### Exercise requirements
Respond with the count alone after checking every line in the material below for "github".

####

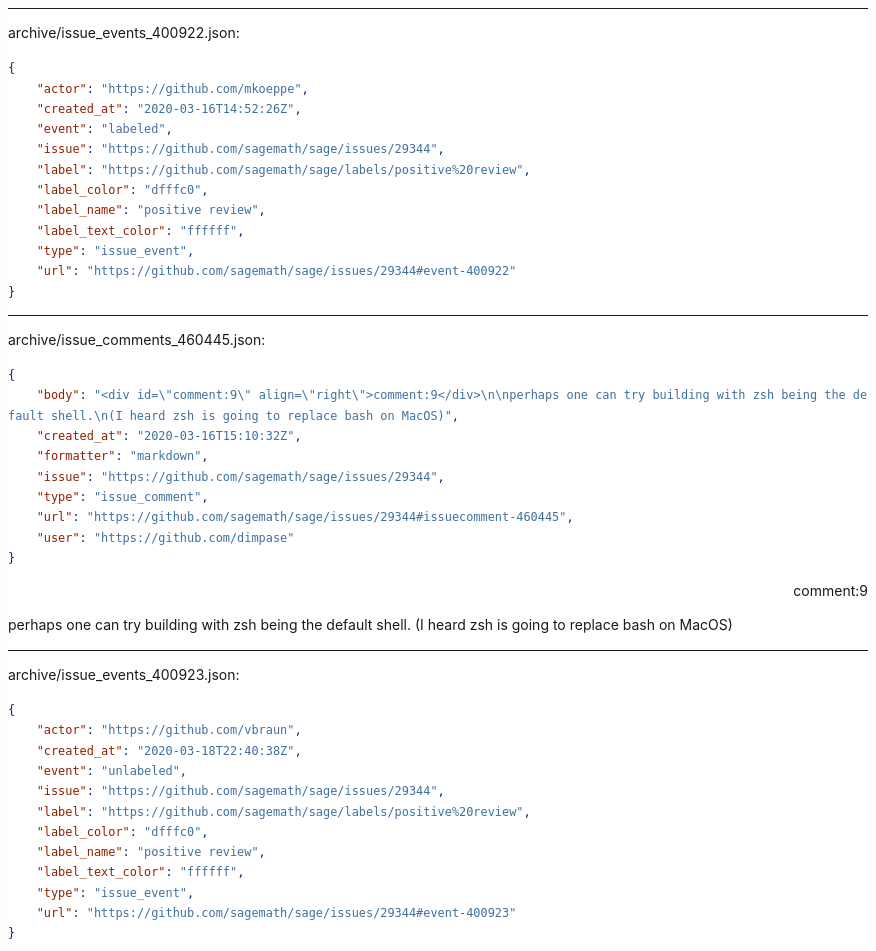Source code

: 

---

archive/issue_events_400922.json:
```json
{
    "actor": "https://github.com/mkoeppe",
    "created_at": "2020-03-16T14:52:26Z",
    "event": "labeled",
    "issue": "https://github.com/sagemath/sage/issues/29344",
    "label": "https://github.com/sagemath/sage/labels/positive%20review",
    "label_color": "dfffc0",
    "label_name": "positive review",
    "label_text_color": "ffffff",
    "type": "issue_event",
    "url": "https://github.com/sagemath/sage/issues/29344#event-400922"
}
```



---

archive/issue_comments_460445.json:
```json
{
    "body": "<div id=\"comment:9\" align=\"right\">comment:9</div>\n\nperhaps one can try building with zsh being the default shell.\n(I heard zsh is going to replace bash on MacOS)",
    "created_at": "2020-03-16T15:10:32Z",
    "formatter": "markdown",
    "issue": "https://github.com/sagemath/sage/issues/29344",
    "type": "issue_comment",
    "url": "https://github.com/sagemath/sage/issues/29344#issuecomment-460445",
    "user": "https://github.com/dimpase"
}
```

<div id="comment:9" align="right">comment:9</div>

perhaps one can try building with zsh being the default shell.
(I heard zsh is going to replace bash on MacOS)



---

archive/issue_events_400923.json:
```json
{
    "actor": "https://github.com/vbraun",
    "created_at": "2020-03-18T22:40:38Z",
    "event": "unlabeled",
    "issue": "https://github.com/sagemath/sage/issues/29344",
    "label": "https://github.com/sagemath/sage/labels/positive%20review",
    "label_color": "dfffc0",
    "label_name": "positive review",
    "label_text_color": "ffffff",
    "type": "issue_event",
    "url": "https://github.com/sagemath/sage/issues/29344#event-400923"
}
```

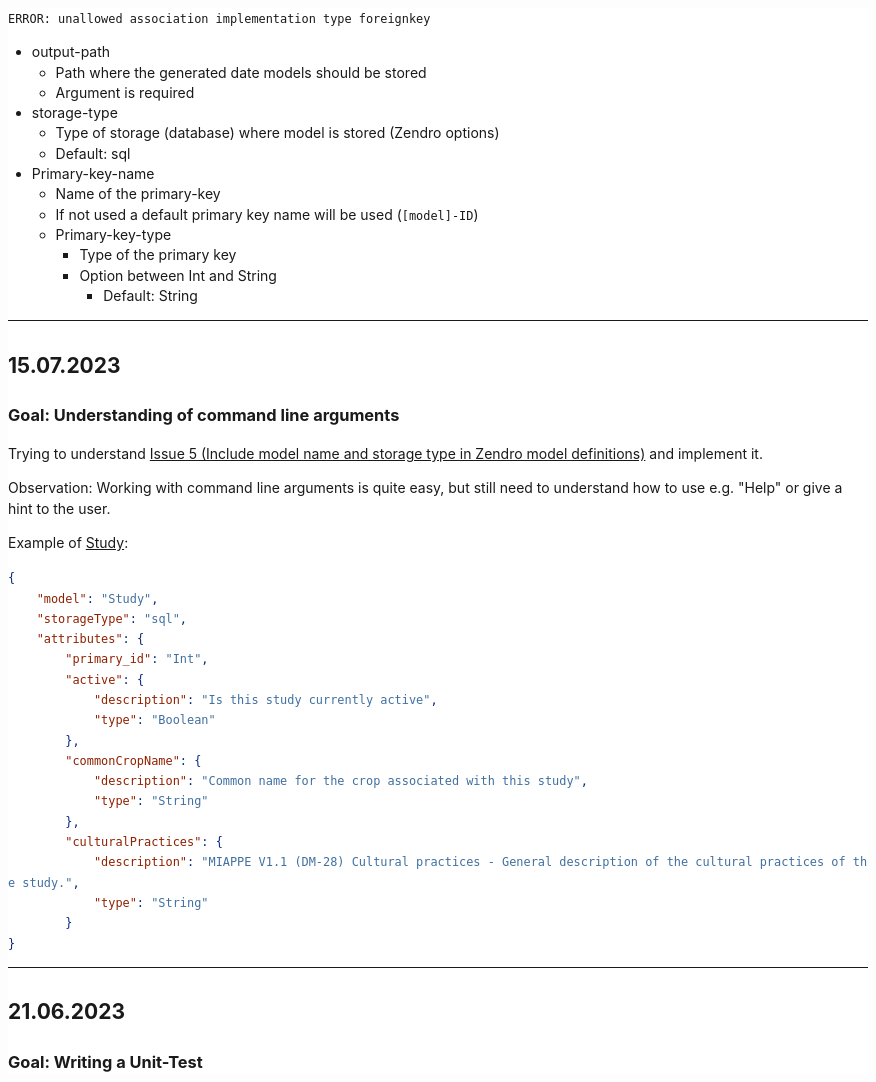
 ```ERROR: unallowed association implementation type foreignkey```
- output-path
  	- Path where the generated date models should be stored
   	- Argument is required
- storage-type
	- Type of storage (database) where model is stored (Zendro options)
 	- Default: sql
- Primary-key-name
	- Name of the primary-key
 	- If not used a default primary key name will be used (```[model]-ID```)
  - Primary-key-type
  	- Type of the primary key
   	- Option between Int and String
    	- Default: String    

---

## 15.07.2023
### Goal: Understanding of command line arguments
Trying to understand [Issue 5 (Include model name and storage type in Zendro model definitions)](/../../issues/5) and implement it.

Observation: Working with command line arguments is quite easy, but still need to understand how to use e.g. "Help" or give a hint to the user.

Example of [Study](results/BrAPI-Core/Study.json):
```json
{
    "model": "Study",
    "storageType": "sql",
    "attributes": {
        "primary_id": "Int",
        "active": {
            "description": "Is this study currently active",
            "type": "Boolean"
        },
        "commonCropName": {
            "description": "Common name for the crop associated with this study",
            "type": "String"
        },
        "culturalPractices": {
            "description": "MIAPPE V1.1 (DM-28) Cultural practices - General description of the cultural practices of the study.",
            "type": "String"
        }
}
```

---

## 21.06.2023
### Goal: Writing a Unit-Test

####

### Response
11